Well, one study did get published (Tseng et al. 2013) titled, “Topical Cooling (Icing) Delays Recovery from Eccentric Exercise-Induced Muscle Damage.” The authors found increased signs of muscle damage after applying ice following eccentric exercise compared to a ‘sham’ application (although I’m not sure how you actually can apply ‘sham’ ice).

Bingo. Proof that ice impedes healing!  Right?  Hold on cowboy. That’s not the whole story.

What you didn’t hear about unless you actually read the study was that the authors concluded:

This study does not provide evidence on whether recovery from pitching-induced muscle damage would be slowed down by topical cooling.”

And while the authors found increased biomarkers in the group receiving cold therapy, there was no difference in strength or pain between the groups.  And I won’t even get into the question of adequate power with an n of 11.  You could argue that the study did not have enough subjects to have much clinical relevance.

Yet, ice was under attack again.

In addition, a few review studies of ice after ankle injuries raised more doubt on the practice of “RICE” (Rest, Ice, Compression, Elevation). The conclusion was that the quality of the research was generally poor quality, and the outcomes were inconclusive.

Note the word, “inconclusive” is not the same as “ineffective.”

And many times, effectiveness of icing was measured by the amount of swelling, rather than the actual healing process and return to activity. And while we know that ice doesn’t do much for swelling after the first 48 hours (Cote et al. 1988), modest cooling has been shown to reduce edema in animal studies (Collins 2008, Deal et al. 2002).

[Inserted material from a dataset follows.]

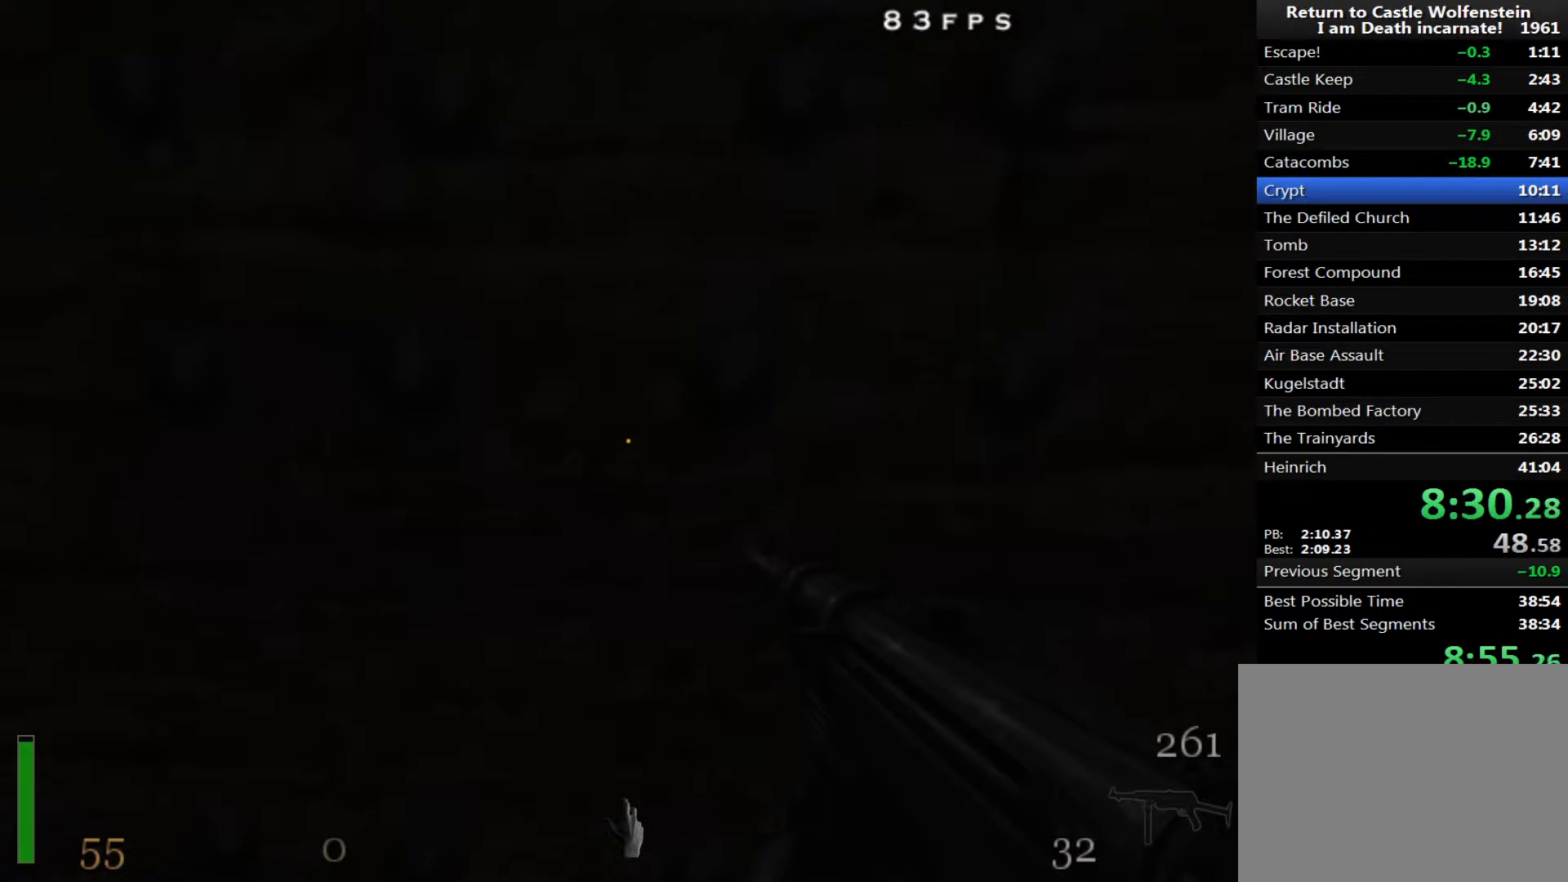
{"keys": [], "mouse": [], "events": []}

Yet, there we were, left to question if icing for recovery or after acute injuries was actually helping or hurting our athletes.  How did we get to this point?

 

The Claims Against Ice are Largely Based on Pseudoscience

The claim that ice is harmful by delaying the healing process is not supported by science. You may have seen bits and pieces of “science” in the false claim, but it’s a play on science that doesn’t give you the full picture or ability to make such a bold statement.  It’s called pseudoscience….statements that appear to be based on the scientific method, but are not.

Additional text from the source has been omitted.